### [What to work on]
Copy the following listing line for line, starting at its first line and ending with the line that contains "aS às lacunas de", both included.

(Task data begins)

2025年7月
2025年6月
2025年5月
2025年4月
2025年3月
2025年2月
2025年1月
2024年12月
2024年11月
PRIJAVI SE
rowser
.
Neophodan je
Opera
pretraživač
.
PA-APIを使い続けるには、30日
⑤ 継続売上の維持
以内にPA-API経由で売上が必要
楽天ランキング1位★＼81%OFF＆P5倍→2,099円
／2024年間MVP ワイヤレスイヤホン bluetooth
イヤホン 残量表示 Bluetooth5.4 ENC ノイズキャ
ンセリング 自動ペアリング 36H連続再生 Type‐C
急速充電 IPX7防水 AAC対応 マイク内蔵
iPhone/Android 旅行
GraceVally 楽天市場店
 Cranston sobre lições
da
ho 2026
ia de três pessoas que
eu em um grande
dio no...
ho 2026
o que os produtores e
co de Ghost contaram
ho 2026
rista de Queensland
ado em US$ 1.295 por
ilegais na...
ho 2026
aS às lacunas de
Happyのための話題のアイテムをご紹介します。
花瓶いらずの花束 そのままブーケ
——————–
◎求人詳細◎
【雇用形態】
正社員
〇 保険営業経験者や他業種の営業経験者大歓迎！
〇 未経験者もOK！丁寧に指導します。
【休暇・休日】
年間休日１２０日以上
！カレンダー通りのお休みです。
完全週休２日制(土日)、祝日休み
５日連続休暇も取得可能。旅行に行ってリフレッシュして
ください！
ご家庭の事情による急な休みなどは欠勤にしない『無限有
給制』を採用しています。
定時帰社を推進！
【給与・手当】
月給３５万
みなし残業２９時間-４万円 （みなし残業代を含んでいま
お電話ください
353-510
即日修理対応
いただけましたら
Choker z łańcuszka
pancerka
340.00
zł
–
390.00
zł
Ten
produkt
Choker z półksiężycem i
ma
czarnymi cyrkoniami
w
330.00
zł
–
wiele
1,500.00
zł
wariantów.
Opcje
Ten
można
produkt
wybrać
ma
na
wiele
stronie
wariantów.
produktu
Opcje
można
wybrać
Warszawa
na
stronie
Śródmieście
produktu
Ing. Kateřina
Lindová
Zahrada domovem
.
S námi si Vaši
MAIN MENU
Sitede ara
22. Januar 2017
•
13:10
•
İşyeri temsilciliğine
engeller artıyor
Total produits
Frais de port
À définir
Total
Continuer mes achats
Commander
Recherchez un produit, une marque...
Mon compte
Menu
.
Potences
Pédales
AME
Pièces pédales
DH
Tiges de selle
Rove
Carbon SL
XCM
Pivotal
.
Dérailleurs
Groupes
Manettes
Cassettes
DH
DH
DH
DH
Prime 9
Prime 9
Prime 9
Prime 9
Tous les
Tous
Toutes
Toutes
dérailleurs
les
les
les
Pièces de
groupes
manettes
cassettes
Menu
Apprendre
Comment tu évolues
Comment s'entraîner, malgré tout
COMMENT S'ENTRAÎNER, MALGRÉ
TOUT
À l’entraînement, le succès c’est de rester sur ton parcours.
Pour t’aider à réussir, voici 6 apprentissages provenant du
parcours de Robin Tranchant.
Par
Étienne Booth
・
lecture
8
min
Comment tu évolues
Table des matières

(Task data ends)

### [Response area]
2025年7月
2025年6月
2025年5月
2025年4月
2025年3月
2025年2月
2025年1月
2024年12月
2024年11月
PRIJAVI SE
rowser
.
Neophodan je
Opera
pretraživač
.
PA-APIを使い続けるには、30日
⑤ 継続売上の維持
以内にPA-API経由で売上が必要
楽天ランキング1位★＼81%OFF＆P5倍→2,099円
／2024年間MVP ワイヤレスイヤホン bluetooth
イヤホン 残量表示 Bluetooth5.4 ENC ノイズキャ
ンセリング 自動ペアリング 36H連続再生 Type‐C
急速充電 IPX7防水 AAC対応 マイク内蔵
iPhone/Android 旅行
GraceVally 楽天市場店
 Cranston sobre lições
da
ho 2026
ia de três pessoas que
eu em um grande
dio no...
ho 2026
o que os produtores e
co de Ghost contaram
ho 2026
rista de Queensland
ado em US$ 1.295 por
ilegais na...
ho 2026
aS às lacunas de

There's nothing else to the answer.